_REQUIRED ACTION_
Search the data below for the string "personnel" and copy all lines where it shows up.

_EXTRACTED INFORMATION_
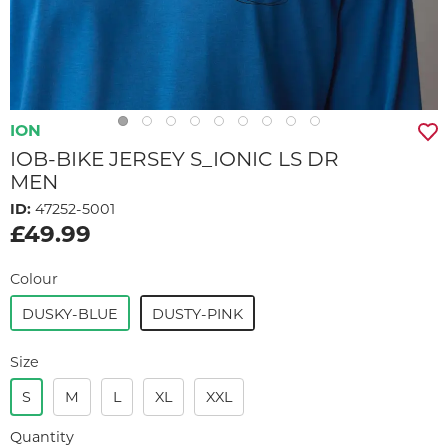
ION
IOB-BIKE JERSEY S_IONIC LS DR
MEN
ID:
47252-5001
£49.99
Colour
DUSKY-BLUE
DUSTY-PINK
Size
S
M
L
XL
XXL
Quantity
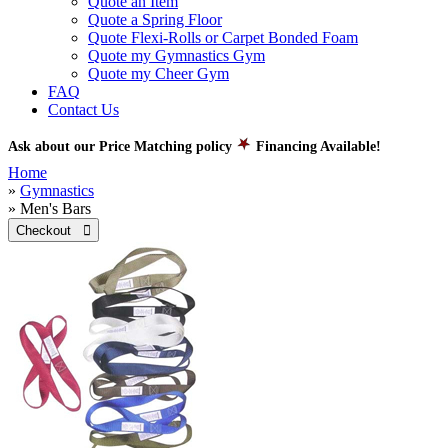
Quote an Item
Quote a Spring Floor
Quote Flexi-Rolls or Carpet Bonded Foam
Quote my Gymnastics Gym
Quote my Cheer Gym
FAQ
Contact Us
Ask about our Price Matching policy
Financing Available!
Home
»
Gymnastics
» Men's Bars
Checkout 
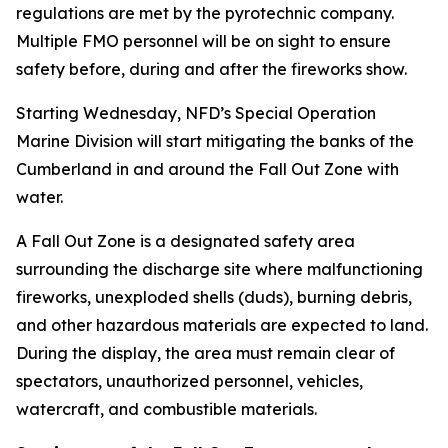
regulations are met by the pyrotechnic company.
Multiple FMO personnel will be on sight to ensure
safety before, during and after the fireworks show.
Starting Wednesday, NFD’s Special Operation
Marine Division will start mitigating the banks of the
Cumberland in and around the Fall Out Zone with
water.
A Fall Out Zone is a designated safety area
surrounding the discharge site where malfunctioning
fireworks, unexploded shells (duds), burning debris,
and other hazardous materials are expected to land.
During the display, the area must remain clear of
spectators, unauthorized personnel, vehicles,
watercraft, and combustible materials.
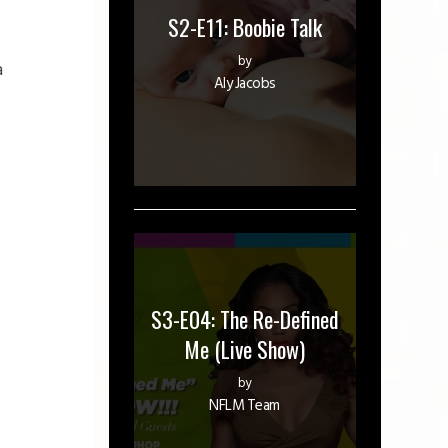
S2-E11: Boobie Talk
by
a
Aly Jacobs
S3-E04: The Re-Defined
Me (Live Show)
by
NFLM Team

_EXPECTED ANSWER_
Multiple FMO personnel will be on sight to ensure
spectators, unauthorized personnel, vehicles,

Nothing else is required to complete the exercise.